There are over 80,000 different fly species worldwide, with morphology varying considerably from one species to another. Some may bite and feed on human or animal blood, ripping off (with their mandibles) a piece of flesh to gain access to the capillaries. Others feed only on torn flesh, decomposing it, or simply feed on decaying organic matter. Some also have a very specific diet, such as the cherry fly, which, as the name suggests, feeds exclusively on cherries.
Housefly: potentially more dangerous than mosquitoes
Lacking mandibles, “non-biting” flies feed exclusively on liquid. Landing on solid food, they first regurgitated a mixture of saliva and pre-digested food residues in order to pre-decompose them and suck them up, grabbing them drop by drop with their paws.
According to researchers at the University of Massachusetts, the housefly should be the most feared because, as an omnivore, it lands and feeds on anything that can provide it with nutrients and energy. Found in abundance in both rural and urban areas, it can be found on fresh or spoiled food, on the discharge of sick people, on stools, etc. It is particularly attracted to heat and certain odors such as sugar and decay.
Each time they eat, they regurgitate some of what they have previously eaten, including pathogens (contained in feces, for example). They fill a kind of pocket like a reservoir, which would serve mainly as a place of storage, and not digestion. This pocket serves as both a reservoir of enzymes, which they spit out to pre-decompose food, and a reservoir of food – which will then pass into another pocket for digestion.

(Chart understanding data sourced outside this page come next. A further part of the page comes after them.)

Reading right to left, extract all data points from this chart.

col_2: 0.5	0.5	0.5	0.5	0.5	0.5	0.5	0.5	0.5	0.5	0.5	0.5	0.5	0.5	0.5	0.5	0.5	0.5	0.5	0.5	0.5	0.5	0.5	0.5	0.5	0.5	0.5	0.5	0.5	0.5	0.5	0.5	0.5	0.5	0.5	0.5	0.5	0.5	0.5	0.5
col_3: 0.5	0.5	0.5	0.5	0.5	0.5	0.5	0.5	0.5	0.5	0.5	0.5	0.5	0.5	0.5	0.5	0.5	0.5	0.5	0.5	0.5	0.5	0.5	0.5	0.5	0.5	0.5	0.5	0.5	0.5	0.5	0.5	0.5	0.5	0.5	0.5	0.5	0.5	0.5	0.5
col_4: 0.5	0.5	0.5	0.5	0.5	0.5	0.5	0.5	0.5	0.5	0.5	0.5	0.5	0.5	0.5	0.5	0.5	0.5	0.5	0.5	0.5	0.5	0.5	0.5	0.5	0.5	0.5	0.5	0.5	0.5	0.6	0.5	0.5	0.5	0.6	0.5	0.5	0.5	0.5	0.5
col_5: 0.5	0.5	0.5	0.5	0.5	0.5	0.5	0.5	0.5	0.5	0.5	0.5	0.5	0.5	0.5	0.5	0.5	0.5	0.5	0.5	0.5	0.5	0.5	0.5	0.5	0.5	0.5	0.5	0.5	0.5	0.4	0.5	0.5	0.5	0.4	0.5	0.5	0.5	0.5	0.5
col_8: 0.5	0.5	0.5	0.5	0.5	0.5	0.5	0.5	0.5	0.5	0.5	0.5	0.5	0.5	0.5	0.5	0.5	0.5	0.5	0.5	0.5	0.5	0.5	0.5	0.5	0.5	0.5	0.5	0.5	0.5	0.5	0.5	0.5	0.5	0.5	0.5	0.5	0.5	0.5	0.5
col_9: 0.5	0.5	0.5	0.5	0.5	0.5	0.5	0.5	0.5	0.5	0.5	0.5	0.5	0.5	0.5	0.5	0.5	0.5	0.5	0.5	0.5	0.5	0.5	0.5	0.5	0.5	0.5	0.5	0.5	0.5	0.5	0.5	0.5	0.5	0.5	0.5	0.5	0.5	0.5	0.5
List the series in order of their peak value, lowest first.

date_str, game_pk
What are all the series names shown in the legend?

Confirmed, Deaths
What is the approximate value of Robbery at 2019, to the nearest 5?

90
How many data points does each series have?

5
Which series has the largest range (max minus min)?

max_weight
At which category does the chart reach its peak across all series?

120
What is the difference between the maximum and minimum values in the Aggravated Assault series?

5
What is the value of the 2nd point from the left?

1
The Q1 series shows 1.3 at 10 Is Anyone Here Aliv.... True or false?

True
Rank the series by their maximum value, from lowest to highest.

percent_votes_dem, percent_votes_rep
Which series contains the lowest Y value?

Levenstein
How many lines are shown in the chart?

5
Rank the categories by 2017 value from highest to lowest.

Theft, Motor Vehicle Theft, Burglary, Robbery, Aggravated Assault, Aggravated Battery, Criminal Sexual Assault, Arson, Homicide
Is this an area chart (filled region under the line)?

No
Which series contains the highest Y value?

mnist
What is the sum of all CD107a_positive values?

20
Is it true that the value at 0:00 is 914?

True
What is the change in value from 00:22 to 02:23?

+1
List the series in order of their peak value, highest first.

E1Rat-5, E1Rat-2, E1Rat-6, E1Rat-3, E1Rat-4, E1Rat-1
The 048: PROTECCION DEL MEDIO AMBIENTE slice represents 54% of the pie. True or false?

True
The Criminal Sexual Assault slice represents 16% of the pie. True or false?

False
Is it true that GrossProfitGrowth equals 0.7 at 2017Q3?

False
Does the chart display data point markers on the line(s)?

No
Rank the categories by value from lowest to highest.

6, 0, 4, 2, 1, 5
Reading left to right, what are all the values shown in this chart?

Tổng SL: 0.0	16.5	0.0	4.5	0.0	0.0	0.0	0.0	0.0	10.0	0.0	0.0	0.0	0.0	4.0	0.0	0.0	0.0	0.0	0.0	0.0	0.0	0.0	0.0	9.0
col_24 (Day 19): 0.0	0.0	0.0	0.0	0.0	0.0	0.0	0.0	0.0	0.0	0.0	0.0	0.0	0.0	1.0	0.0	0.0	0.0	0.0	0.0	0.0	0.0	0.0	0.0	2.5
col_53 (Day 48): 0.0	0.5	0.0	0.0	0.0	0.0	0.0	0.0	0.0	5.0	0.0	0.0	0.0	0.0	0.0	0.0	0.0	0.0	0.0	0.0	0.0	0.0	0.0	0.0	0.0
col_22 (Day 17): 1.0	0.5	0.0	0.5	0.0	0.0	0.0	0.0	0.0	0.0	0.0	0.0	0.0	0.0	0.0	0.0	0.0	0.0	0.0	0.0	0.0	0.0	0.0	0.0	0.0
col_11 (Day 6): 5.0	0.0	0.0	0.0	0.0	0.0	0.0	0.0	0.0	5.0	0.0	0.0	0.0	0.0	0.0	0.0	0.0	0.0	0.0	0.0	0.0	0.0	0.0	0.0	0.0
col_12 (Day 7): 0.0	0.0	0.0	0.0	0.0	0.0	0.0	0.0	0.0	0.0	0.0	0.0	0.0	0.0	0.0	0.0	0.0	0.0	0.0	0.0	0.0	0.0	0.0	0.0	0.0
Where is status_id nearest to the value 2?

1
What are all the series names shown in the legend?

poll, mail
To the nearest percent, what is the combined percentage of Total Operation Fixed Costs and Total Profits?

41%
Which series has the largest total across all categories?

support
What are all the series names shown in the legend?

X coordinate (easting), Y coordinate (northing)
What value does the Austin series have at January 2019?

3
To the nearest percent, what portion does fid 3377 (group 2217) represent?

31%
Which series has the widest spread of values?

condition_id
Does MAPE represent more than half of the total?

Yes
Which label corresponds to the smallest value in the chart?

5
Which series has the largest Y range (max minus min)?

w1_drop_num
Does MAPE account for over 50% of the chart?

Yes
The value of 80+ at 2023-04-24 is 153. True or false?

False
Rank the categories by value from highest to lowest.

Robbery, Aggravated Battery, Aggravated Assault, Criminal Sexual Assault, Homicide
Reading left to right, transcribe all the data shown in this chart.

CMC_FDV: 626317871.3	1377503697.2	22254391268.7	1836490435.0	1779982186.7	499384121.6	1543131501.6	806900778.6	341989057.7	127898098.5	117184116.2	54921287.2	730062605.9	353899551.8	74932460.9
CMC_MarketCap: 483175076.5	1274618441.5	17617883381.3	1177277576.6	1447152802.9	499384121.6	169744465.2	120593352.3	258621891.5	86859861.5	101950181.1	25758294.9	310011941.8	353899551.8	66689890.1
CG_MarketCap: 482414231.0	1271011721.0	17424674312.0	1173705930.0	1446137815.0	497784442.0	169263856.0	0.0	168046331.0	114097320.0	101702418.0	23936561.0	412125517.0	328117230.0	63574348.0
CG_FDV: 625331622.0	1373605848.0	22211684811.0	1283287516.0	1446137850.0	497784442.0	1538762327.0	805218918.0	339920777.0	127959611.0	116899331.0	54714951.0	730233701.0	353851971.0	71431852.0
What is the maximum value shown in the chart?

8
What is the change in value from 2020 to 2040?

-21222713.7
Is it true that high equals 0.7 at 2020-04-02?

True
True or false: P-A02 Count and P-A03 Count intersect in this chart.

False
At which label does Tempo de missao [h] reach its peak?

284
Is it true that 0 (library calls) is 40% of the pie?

Thus, the pathogenic agents they can ingest are not completely digested, and the storage pocket is provided with only a few enzymes. Namely, that they are covered in whatever decayed matter they land on (and then land on us or our food). Although blood-sucking flies and other biting insects that have direct access to the bloodstream are often considered more dangerous, “we have to be careful of those who live among us, as they get their nutrients from humans and animals that shed pathogens into their tears.” , faeces. and wounds,” warns John Stoffolano, professor of entomology at the University of Massachusetts and lead author of the study.
Because of this, the housefly can easily transmit diseases such as cholera, salmonellosis, typhoid fever, tuberculosis, etc. In addition, some flies that have developed resistance to insecticides may harbor antibiotic-resistant pathogens.
Important member of the ecosystem
However, it should be noted that, despite the generally negative attitude towards the fly, it is part of an important ecosystem service. Through the consumption of decaying organic matter, it plays an important role in the elimination of waste products, which subsequently feed on other insects or bring plant nutrients to the soil. The fly is also one of the pollinators and contributes to the reproductive cycle of plants.
On the other hand, it is also part of the food chain, which includes many species, such as birds, batrachias, arachnids, etc. The desire to eradicate it would thus upset the fundamental balance that has been established in the biosphere for millennia.